The Brits thanked him for the offer, but declined. That did not stop Bowser from enlisting in the Royal Air Force where he served honorably from 1941 until 1942 as a flight instructor. In ’42, he transferred to the United States Air Force where he finished the war.
Having served through another world war, Bowser, now in his fifties, had to find a new show. Cracking up planes was out—he needed something a little easier to do in his golden years. So, Bowser developed the “Casket of Death” routine, where he lined a coffin with dynamite, sealed himself inside, and had someone light the fuse. Then, BOOM!
Later, at close to sixty years of age, he started performing a rocket routine. Bowser would saddle onto a rocket and have it launched only to explode in midair.
Bowser is still considered an aviation legend. His story has been told in countless newspaper articles and magazines, including Flying and, most recently, Air & Space by the Smithsonian. He flew as a stuntman in thirty-four movies, including Hell’s Angels and Devil Dogs, and was also featured in numerous newsreels during the 1930s. In 1938, at what was probably the height of his career as a “crackup pilot,” Bowser was sponsored by Camel cigarettes and he was featured in several of their print ads.
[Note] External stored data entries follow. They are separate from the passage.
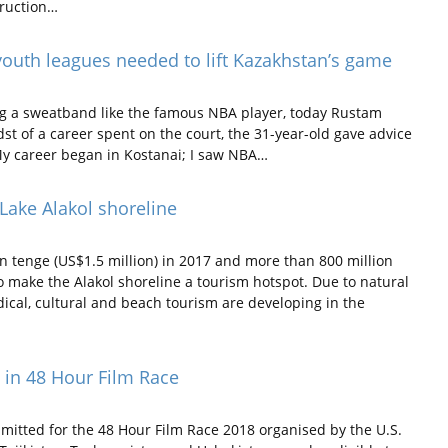
truction…
youth leagues needed to lift Kazakhstan’s game
ng a sweatband like the famous NBA player, today Rustam
idst of a career spent on the court, the 31-year-old gave advice
“My career began in Kostanai; I saw NBA…
Lake Alakol shoreline
 tenge (US$1.5 million) in 2017 and more than 800 million
to make the Alakol shoreline a tourism hotspot. Due to natural
edical, cultural and beach tourism are developing in the
e in 48 Hour Film Race
itted for the 48 Hour Film Race 2018 organised by the U.S.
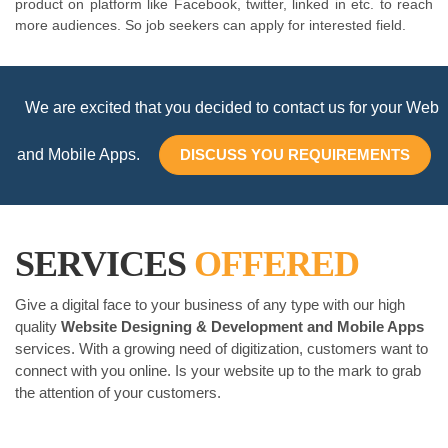
product on platform like Facebook, twitter, linked in etc. to reach
more audiences. So job seekers can apply for interested field.
We are excited that you decided to contact us for your Web
and Mobile Apps.
DISCUSS YOU REQUIREMENTS
SERVICES
OFFERED
Give a digital face to your business of any type with our high
quality
Website Designing & Development and Mobile Apps
services. With a growing need of digitization, customers want to
connect with you online. Is your website up to the mark to grab
the attention of your customers.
In Columbia, Tennessee, many look back fondly on their experiences with Bowser Frakes. Those of us too young to have known him, only wish we could have met the legend. Today, after a daring life of stunts and near-misses, Frank Foster Frakes is resting peacefully in Rose Hill Cemetery, a far cry from the airfields he knew so long ago.
Dealy, Jack. “He Walked Away From 99 Crashes.” Flying, July 1951, p. 26.
Rayburn, Taylor. “Death Diver!” The Tennessean (Nashville, TN), 05 Jun. 1955, p. 110.
Staff. “Pictures of Captain Frakes Crashing Plan Thru House.” The Lincoln Star, 11 Sept. 1938, p. 3.
Start, Clarissa. “An All-Around Daredevil.” St. Louis Post-Dispatch, 23 Aug. 1954, p. 27.